5.6.5 Mapping both local Moran’s I values and p-values

Let us now plot both the local Moran’s I values map and its corresponding p-values map next to each other for effective interpretation.

localMI.map <- tm_shape(hunan.localMI) +
  tm_fill(col = "Ii", 
          style = "pretty", 
          title = "local moran statistics") +
  tm_borders(alpha = 0.5)+
   tm_compass(type="8star",
             position=c("right", "top"))+
  tm_layout(main.title = "Local Moran I spatial distribution",
            main.title.size = 1.5,
            main.title.position = "center",
            main.title.fontface = "bold")

pvalue.map <- tm_shape(hunan.localMI) +
  tm_fill(col = "Pr.Ii", 
          breaks=c(-Inf, 0.001, 0.01, 0.05, 0.1, Inf),
          palette="-Blues", 
          title = "local Moran's I p-values") +
  tm_borders(alpha = 0.5)+
   tm_compass(type="8star",
             position=c("right", "top"))+
  tm_layout(main.title = "Local Moran p value spatial distribution",
            main.title.size = 1.5,
            main.title.position = "center",
            main.title.fontface = "bold")

tmap_arrange(localMI.map, pvalue.map, asp=1, ncol=2)

Variable(s) "Ii" contains positive and negative values, so midpoint is set to 0. Set midpoint = NA to show the full spectrum of the color palette.

Analysis:

From the left map, we can understand the following

- Cluster - All positive valued region have neighboring features with similarly high or low attribute values

- Outlier - All negative valued regions have neighboring features with dissimilar values

From the right map, we can understand the following

- For every corresponding I value, we can locate the regions which are significant or not.

- Darker the region, higher the significance.

5.7 Creating a LISA Cluster Map

The LISA Cluster Map shows the significant locations color coded by type of spatial autocorrelation. The first step before we can generate the LISA cluster map is to plot the Moran scatterplot.

5.7.1 Plotting Moran scatterplot

The code chunk below plots the Moran scatterplot of GDPPC 2012 by using moran.plot() of spdep.

nci <- moran.plot(hunan$GDPPC, rswm_q,
                  labels=as.character(hunan$County), 
                  xlab="GDPPC 2012", 
                  ylab="Spatially Lag GDPPC 2012")

5.7.2 Plotting Moran scatterplot with standardised variable

First let us use scale() to centers and scales the variable. Centering is done by subtracting the mean (omitting NAs) the corresponding columns, and scaling is done by dividing the (centered) variable by their standard deviations.

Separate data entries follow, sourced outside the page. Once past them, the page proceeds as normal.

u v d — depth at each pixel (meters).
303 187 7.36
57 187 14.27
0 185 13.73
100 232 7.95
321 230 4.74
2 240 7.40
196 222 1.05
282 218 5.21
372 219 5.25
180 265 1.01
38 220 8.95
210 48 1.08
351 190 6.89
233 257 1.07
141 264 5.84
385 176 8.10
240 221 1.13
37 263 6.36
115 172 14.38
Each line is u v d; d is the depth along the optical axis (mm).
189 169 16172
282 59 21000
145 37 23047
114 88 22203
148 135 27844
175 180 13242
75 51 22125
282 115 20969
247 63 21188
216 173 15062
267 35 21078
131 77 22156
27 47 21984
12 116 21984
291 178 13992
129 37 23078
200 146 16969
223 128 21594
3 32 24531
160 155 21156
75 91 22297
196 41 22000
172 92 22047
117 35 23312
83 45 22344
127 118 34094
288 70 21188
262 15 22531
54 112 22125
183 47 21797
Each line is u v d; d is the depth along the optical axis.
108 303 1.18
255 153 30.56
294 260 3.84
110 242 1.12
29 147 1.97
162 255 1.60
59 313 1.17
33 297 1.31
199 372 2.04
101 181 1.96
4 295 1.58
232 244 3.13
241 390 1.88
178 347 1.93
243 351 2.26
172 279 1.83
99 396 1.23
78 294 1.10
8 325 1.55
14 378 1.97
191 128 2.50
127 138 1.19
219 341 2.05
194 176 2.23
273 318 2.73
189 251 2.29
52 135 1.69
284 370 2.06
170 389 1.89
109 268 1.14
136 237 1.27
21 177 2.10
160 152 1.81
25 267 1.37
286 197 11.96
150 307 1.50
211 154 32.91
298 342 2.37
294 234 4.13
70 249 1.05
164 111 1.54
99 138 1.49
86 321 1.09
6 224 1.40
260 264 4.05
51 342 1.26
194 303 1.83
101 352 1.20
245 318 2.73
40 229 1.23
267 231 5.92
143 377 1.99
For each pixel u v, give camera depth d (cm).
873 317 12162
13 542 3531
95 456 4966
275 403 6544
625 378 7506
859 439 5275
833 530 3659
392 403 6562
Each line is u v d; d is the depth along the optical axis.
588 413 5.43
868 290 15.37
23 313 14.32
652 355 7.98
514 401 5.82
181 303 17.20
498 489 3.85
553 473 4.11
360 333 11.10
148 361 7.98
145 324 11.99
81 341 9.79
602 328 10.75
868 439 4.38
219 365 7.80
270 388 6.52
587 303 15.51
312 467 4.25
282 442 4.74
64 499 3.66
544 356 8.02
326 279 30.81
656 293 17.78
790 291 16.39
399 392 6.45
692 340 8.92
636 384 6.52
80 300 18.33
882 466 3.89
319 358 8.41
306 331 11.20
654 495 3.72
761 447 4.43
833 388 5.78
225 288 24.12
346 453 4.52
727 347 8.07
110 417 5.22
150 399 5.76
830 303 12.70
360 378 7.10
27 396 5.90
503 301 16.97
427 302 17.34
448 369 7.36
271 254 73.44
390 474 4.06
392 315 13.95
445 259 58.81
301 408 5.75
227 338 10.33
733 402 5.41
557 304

hunan$Z.GDPPC <- scale(hunan$GDPPC) %>% as.vector
nci2 <- moran.plot(hunan$Z.GDPPC, rswm_q,
                   labels=as.character(hunan$County),
                   xlab="z-GDPPC 2012", 
                   ylab="Spatially Lag z-GDPPC 2012")

5.7.3 Preparing LISA map classes

First, let us center the variable of interest around its mean.
It is followed by centering the local Moran’s around the mean.
Next, let us set a statistical significance level for the local Moran.
We have defined high-high, low-low, low-high and high-low categories.
Lastly, places non-significant Moran in the category 0.

quadrant <- vector(mode="numeric",length=nrow(localMI))
DV <- hunan$GDPPC - mean(hunan$GDPPC)     
C_mI <- localMI[,1] - mean(localMI[,1])    
signif <- 0.05
quadrant[DV >0 & C_mI>0] <- 4      
quadrant[DV <0 & C_mI<0] <- 1      
quadrant[DV <0 & C_mI>0] <- 2
quadrant[DV >0 & C_mI<0] <- 3
quadrant[localMI[,5]>signif] <- 0

5.7.4 Plotting LISA map

Now, let us build the LISA map by using the code chunks below.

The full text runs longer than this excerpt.